*How to complete this task:* The lines you return should be those containing the string "year", taken from the data below.

Stored entries:
■ ■ ■ ■ ■

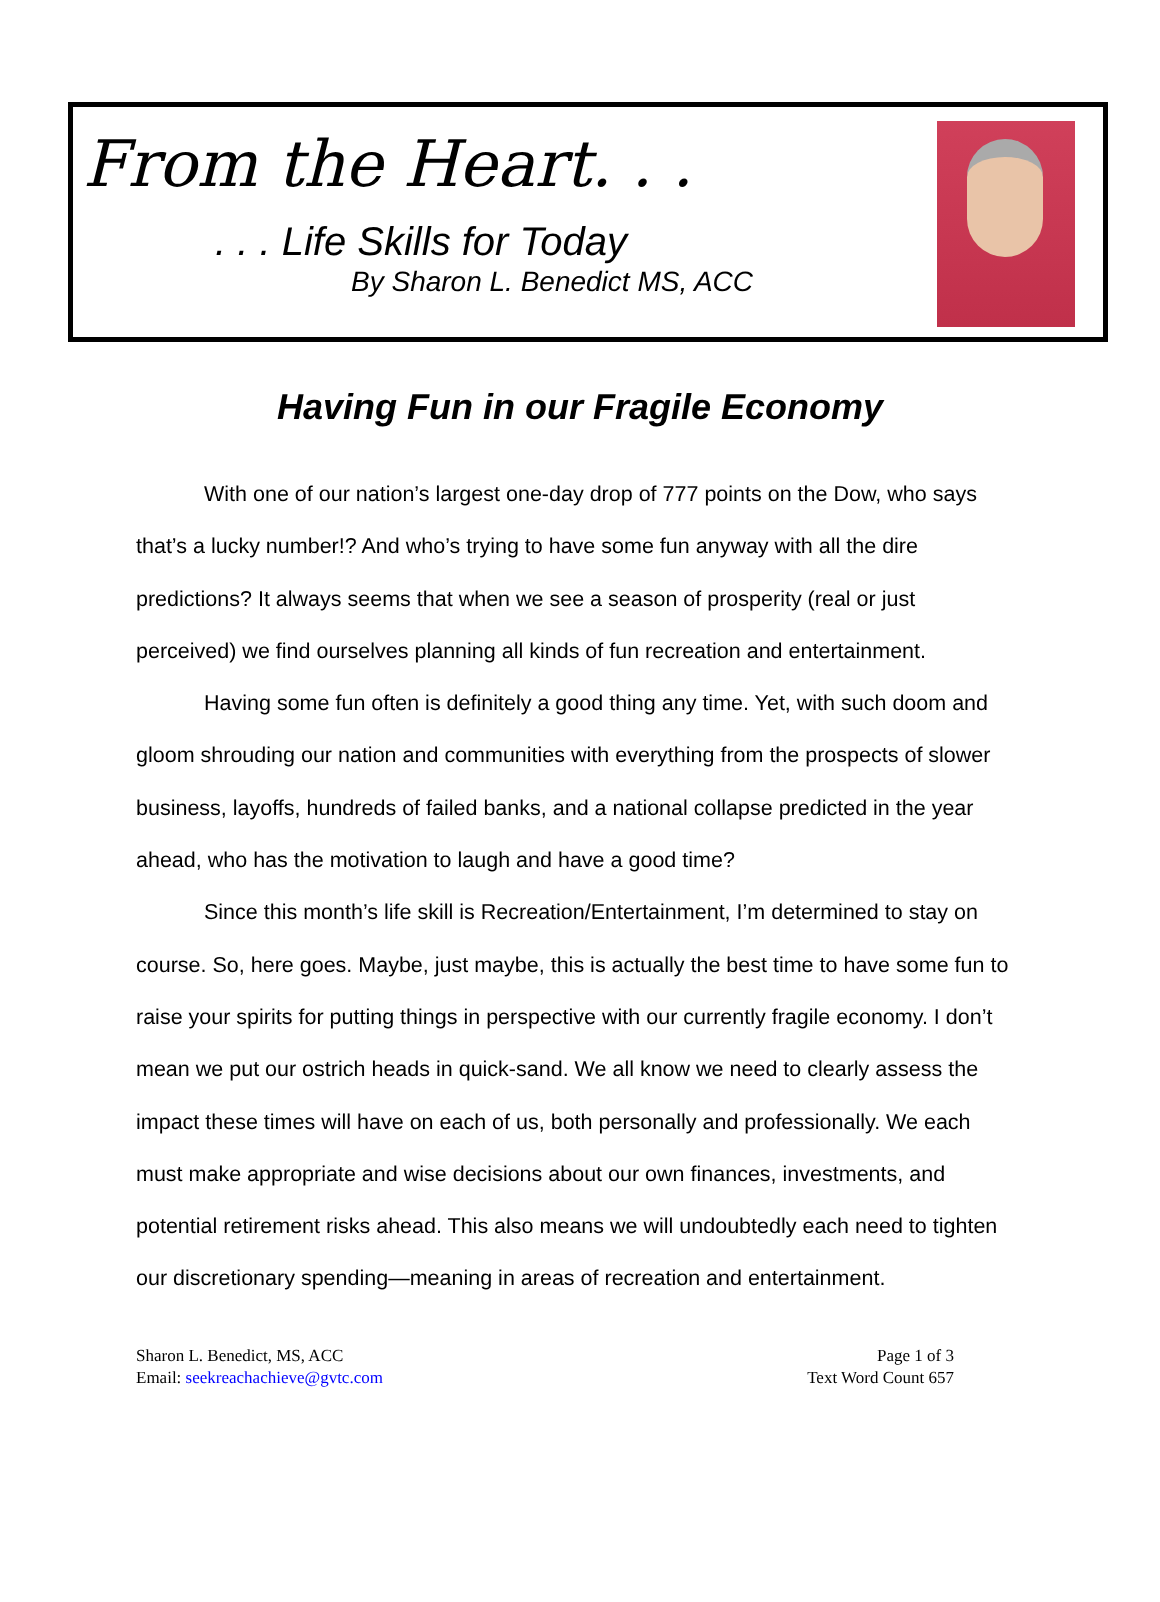From the Heart. . .
. . . Life Skills for Today
By Sharon L. Benedict MS, ACC
Having Fun in our Fragile Economy
With one of our nation’s largest one-day drop of 777 points on the Dow, who says that’s a lucky number!? And who’s trying to have some fun anyway with all the dire predictions? It always seems that when we see a season of prosperity (real or just perceived) we find ourselves planning all kinds of fun recreation and entertainment.
Having some fun often is definitely a good thing any time. Yet, with such doom and gloom shrouding our nation and communities with everything from the prospects of slower business, layoffs, hundreds of failed banks, and a national collapse predicted in the year ahead, who has the motivation to laugh and have a good time?
Since this month’s life skill is Recreation/Entertainment, I’m determined to stay on course. So, here goes. Maybe, just maybe, this is actually the best time to have some fun to raise your spirits for putting things in perspective with our currently fragile economy. I don’t mean we put our ostrich heads in quick-sand. We all know we need to clearly assess the impact these times will have on each of us, both personally and professionally. We each must make appropriate and wise decisions about our own finances, investments, and potential retirement risks ahead. This also means we will undoubtedly each need to tighten our discretionary spending—meaning in areas of recreation and entertainment.
Sharon L. Benedict, MS, ACC
Email: seekreachachieve@gvtc.com
Page 1 of 3
Text Word Count 657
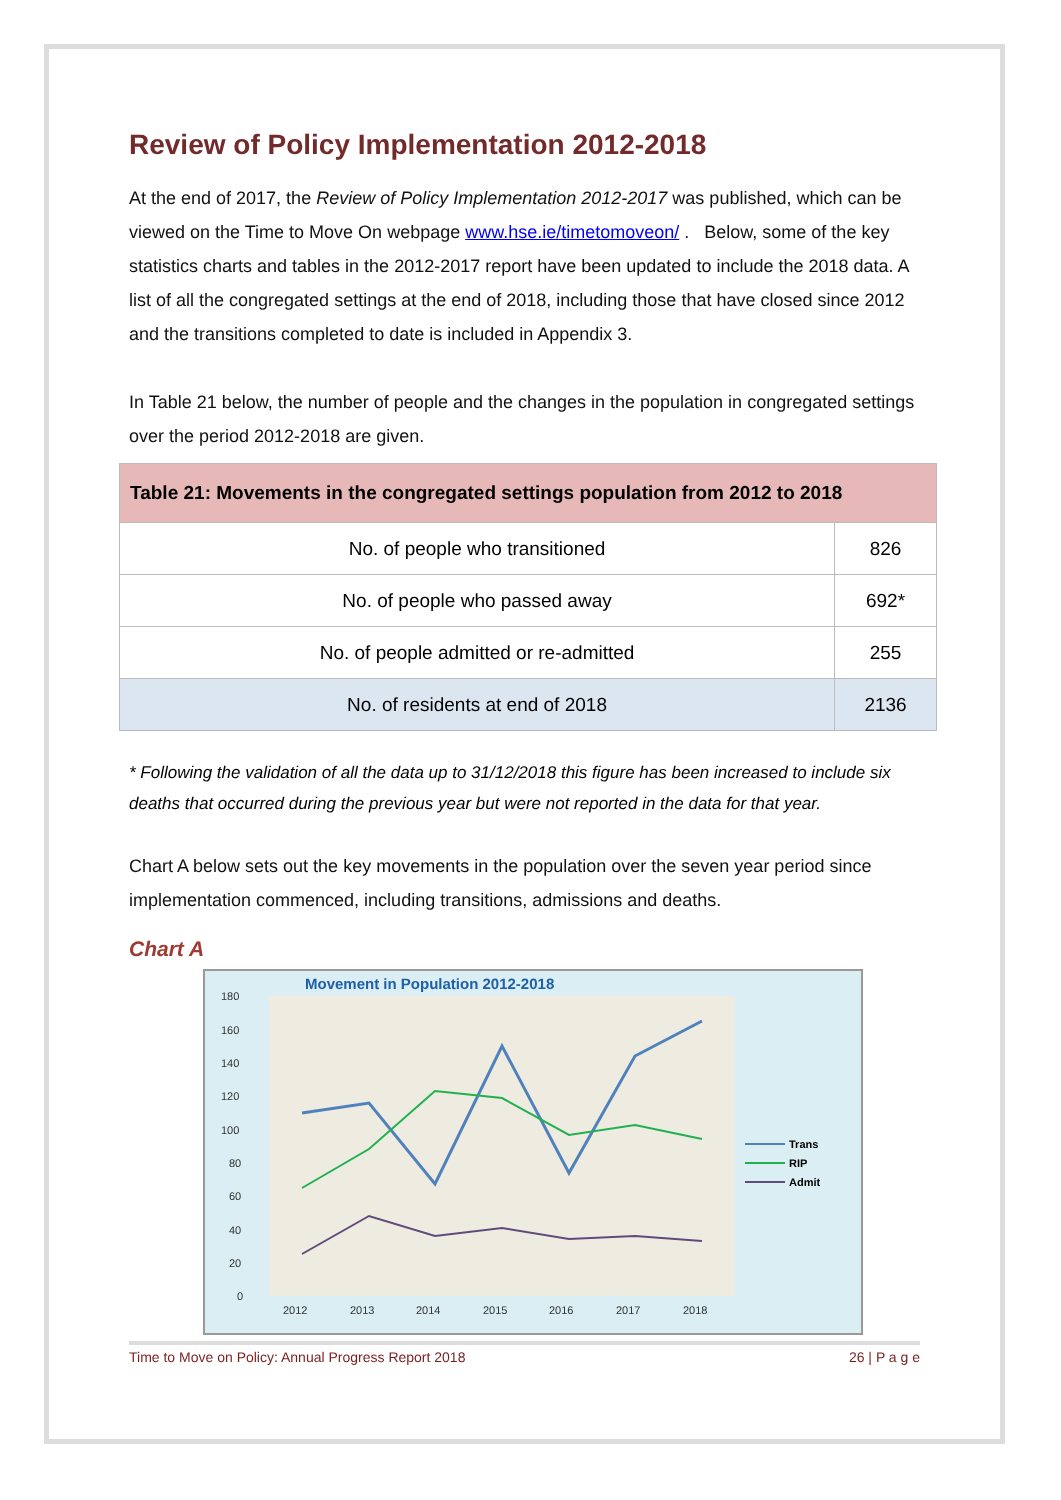Review of Policy Implementation 2012-2018
At the end of 2017, the Review of Policy Implementation 2012-2017 was published, which can be viewed on the Time to Move On webpage www.hse.ie/timetomoveon/ . Below, some of the key statistics charts and tables in the 2012-2017 report have been updated to include the 2018 data. A list of all the congregated settings at the end of 2018, including those that have closed since 2012 and the transitions completed to date is included in Appendix 3.
In Table 21 below, the number of people and the changes in the population in congregated settings over the period 2012-2018 are given.
| Table 21: Movements in the congregated settings population from 2012 to 2018 | |
| --- | --- |
| No. of people who transitioned | 826 |
| No. of people who passed away | 692* |
| No. of people admitted or re-admitted | 255 |
| No. of residents at end of 2018 | 2136 |
* Following the validation of all the data up to 31/12/2018 this figure has been increased to include six deaths that occurred during the previous year but were not reported in the data for that year.
Chart A below sets out the key movements in the population over the seven year period since implementation commenced, including transitions, admissions and deaths.
Chart A
Movement in Population 2012-2018
180
160
140
120
100
80
60
40
20
0
2012
2013
2014
2015
2016
2017
2018
Trans
RIP
Admit
Time to Move on Policy: Annual Progress Report 2018 26 | P a g e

■ ■ ■ ■ ■

*Solved exercise:*
Having some fun often is definitely a good thing any time. Yet, with such doom and gloom shrouding our nation and communities with everything from the prospects of slower business, layoffs, hundreds of failed banks, and a national collapse predicted in the year ahead, who has the motivation to laugh and have a good time?
* Following the validation of all the data up to 31/12/2018 this figure has been increased to include six deaths that occurred during the previous year but were not reported in the data for that year.
Chart A below sets out the key movements in the population over the seven year period since implementation commenced, including transitions, admissions and deaths.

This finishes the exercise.